== To do ==
Please return each line of the data that contains the string "Vitoria", treating uppercase and lowercase letters as distinct.

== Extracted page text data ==
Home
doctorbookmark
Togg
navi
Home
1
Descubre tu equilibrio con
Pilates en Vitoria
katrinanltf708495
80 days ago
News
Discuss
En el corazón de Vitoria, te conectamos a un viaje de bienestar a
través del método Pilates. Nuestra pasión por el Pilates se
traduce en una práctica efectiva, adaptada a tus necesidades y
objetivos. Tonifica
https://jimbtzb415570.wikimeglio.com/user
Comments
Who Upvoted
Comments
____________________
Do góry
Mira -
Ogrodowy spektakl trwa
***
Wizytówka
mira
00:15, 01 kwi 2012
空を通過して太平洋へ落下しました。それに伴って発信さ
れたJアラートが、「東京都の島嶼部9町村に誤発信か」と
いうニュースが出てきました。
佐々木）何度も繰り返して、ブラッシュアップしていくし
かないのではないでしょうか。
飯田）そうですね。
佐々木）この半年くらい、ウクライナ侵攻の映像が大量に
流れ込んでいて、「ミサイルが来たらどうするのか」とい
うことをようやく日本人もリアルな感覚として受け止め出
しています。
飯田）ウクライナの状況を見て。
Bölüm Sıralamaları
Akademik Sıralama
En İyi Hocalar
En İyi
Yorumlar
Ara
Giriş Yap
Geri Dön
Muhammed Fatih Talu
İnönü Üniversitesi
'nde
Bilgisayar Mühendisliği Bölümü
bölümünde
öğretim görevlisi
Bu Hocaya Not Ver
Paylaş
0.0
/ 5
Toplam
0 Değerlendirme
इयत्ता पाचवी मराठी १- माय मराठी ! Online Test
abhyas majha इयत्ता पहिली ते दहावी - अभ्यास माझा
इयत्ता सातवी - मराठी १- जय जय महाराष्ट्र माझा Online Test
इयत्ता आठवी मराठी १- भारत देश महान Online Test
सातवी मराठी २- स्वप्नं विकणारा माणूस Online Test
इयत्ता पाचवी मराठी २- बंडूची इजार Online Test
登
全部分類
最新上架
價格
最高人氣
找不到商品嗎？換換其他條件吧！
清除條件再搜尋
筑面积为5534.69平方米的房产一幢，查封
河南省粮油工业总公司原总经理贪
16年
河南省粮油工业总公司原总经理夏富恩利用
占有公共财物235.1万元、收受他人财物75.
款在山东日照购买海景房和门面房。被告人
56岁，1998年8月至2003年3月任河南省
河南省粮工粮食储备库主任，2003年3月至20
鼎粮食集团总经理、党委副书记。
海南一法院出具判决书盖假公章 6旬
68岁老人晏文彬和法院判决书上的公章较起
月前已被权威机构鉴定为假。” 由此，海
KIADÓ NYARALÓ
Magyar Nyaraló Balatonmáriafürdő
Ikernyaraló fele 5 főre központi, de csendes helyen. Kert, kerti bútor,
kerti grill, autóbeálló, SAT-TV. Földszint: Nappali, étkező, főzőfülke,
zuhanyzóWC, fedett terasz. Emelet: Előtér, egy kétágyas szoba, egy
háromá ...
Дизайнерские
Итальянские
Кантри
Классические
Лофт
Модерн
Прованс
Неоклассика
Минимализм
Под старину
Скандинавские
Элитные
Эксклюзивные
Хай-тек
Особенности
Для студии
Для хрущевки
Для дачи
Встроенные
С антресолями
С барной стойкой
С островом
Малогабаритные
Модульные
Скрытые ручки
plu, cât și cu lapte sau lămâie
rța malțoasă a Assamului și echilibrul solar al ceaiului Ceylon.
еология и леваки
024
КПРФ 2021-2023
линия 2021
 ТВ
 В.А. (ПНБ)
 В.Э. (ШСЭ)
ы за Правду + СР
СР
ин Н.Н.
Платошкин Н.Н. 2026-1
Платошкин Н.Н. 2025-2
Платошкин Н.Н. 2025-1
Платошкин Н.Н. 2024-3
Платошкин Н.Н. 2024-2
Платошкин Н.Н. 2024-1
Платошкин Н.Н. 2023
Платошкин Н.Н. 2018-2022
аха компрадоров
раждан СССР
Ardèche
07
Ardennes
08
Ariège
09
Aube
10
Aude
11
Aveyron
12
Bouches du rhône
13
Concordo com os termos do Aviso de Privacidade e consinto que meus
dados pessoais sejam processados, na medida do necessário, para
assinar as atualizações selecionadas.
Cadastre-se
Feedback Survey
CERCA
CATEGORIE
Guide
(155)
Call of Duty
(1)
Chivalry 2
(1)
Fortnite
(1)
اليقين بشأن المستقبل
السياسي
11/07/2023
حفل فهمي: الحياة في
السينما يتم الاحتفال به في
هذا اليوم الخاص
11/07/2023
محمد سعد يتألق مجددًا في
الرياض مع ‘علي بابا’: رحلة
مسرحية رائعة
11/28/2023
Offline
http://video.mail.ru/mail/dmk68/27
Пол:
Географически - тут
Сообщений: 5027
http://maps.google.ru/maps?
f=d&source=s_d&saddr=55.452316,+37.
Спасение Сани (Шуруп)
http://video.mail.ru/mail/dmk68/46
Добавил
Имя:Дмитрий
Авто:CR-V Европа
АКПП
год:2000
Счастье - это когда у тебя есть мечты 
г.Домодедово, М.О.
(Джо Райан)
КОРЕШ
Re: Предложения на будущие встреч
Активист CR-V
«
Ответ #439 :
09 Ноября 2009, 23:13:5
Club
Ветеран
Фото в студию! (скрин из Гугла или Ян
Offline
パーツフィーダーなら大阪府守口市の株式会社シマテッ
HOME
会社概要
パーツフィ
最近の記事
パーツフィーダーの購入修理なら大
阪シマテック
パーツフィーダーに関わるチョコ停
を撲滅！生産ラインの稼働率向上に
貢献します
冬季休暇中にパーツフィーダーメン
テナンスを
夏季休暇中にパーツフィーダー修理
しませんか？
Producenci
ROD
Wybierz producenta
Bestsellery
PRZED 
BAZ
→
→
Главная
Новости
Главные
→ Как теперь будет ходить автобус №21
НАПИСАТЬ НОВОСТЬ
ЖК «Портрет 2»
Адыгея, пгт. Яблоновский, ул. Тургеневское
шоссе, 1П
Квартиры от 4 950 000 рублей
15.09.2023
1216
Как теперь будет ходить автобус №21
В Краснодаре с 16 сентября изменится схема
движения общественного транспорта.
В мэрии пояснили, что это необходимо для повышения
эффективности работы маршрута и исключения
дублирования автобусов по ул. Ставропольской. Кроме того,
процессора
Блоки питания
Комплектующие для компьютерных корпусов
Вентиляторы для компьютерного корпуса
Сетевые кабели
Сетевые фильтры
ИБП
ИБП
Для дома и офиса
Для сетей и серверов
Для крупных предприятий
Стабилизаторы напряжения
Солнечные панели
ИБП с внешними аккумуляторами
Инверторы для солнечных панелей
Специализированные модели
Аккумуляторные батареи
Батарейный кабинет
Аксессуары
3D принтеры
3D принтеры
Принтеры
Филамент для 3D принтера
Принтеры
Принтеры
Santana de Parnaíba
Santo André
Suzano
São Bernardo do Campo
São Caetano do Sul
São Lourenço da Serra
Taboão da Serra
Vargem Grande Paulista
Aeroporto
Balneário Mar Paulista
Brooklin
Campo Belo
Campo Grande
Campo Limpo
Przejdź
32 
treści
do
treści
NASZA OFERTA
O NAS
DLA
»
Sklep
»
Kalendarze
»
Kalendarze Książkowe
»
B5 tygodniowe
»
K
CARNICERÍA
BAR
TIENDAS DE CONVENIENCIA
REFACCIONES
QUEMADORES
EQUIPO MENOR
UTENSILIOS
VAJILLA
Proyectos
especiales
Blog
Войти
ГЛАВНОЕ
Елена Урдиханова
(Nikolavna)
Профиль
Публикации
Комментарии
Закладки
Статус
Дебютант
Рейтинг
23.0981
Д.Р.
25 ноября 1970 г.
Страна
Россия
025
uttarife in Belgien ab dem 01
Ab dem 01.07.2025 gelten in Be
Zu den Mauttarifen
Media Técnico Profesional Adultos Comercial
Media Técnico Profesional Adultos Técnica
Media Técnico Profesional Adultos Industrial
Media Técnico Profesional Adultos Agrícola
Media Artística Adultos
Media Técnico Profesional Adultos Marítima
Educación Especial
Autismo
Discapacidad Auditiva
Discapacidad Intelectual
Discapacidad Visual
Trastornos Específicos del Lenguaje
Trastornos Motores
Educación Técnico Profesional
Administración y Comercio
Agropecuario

== Response to the task ==
Pilates en Vitoria
En el corazón de Vitoria, te conectamos a un viaje de bienestar a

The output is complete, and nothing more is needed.